20th September 2019
Yes - I too struggle with the reality of physics and the numbers in that I sing between 6" (rare) and 1.5 feet from the Mic which totally effects the total RTL (Hardware + distance) and thus the comb filtering. In general I have little issues with 1ms RTL from the hardware. But it is so hard to get a full Native system to run there. I am sure 44.1 is better from the computer POV. Whenever I engage 2+ms from the hardware it is a big tonal change. Vocals is the most significant.

The 0.3ms I quote is analog to analog (measured scope and Function Generator) through the Apogee FPGA FX. Antelope is 0.3 + some for each added AFX.
What is curious to me is the same physics don't seem to affect us so negatively in actual acoustic situations. IE, singing in the shower- where early reflections are coming in at probably 3-6ms to start.

Switching over to the science of studio design, people like Thomas @ Northward put a lot of work into a dense listener to listener (not speaker to listener, but rather self noises back to self) ambience in an otherwise dead room (the room is dead from a speaker to listener perspective save the floor bounce). The theory is that we live almost all of our lives with early reflections (and floor bounce) and if we don't have them it puts us into an anxious state.
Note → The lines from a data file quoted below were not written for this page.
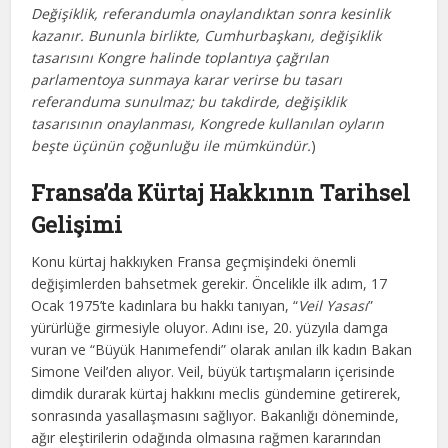
Değişiklik, referandumla onaylandıktan sonra kesinlik
kazanır. Bununla birlikte, Cumhurbaşkanı, değişiklik
tasarısını Kongre halinde toplantıya çağrılan
parlamentoya sunmaya karar verirse bu tasarı
referanduma sunulmaz; bu takdirde, değişiklik
tasarısının onaylanması, Kongrede kullanılan oyların
beşte üçünün çoğunluğu ile mümkündür.
)
Fransa’da Kürtaj Hakkının Tarihsel
Gelişimi
Konu kürtaj hakkıyken Fransa geçmişindeki önemli
değişimlerden bahsetmek gerekir. Öncelikle ilk adım, 17
Ocak 1975’te kadınlara bu hakkı tanıyan, “
Veil Yasası
”
yürürlüğe girmesiyle oluyor. Adını ise, 20. yüzyıla damga
vuran ve “Büyük Hanımefendi” olarak anılan ilk kadın Bakan
Simone Veil’den alıyor. Veil, büyük tartışmaların içerisinde
dimdik durarak kürtaj hakkını meclis gündemine getirerek,
sonrasında yasallaşmasını sağlıyor. Bakanlığı döneminde,
ağır eleştirilerin odağında olmasına rağmen kararından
Having some early reflections that are reasonably diffused eases the mind and opens up the ears. Same basic theory with NE control rooms.
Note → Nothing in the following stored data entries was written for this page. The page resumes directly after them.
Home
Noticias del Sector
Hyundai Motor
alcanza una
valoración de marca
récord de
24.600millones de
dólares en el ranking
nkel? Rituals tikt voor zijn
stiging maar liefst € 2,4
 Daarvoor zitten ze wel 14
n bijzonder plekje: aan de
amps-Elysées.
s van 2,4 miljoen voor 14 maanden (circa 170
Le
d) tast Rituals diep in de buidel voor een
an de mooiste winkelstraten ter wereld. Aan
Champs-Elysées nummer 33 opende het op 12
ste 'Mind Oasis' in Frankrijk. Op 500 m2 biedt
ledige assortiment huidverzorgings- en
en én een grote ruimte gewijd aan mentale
This is interesting to me with regard to RTL because I wonder if the problem is actually the delay, or the unnatural state of having a singular specular reflection. Also if the hypothesis is that it is comb filtering that bothers us, this is a problem related only to a pronounced specular reflection that isn't mitigated by other early reflections with different flight paths. IE the difference between a shower and cans with RTL (plus acoustic latency) is mainly that that the shower has myriad early reflections, and the cans only have the 1. Then we add reverb...
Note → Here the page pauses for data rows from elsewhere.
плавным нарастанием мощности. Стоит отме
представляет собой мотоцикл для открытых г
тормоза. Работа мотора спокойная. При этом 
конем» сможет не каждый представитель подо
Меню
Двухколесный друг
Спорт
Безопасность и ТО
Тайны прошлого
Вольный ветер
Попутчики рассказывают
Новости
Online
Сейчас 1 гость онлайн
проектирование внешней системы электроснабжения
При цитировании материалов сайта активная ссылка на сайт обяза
Something more thought out in terms of space emulation like the Klang:Fabrik is really interesting to me. I think typical reverb presets with longer decay times naturally get mixed too low to properly emulate a dense ER field. So you get a specular reflection with a dense reverb field that is 10dB or more below the first reflection (or RTL+acoustic delay), and there would (could) still be comb filtering. But on the science side, there is PLENTY of comb filtering starting at just 1ms (voice to mic delay only) and quite a bit by 2ms total (including the acoustic latency plus any RTL)...

Really just thinking out loud here- it's hard for me to wrap my head around not being able to live with a couple ms before the first reflection, when in reality we spend all of our lives outside of headphones like that.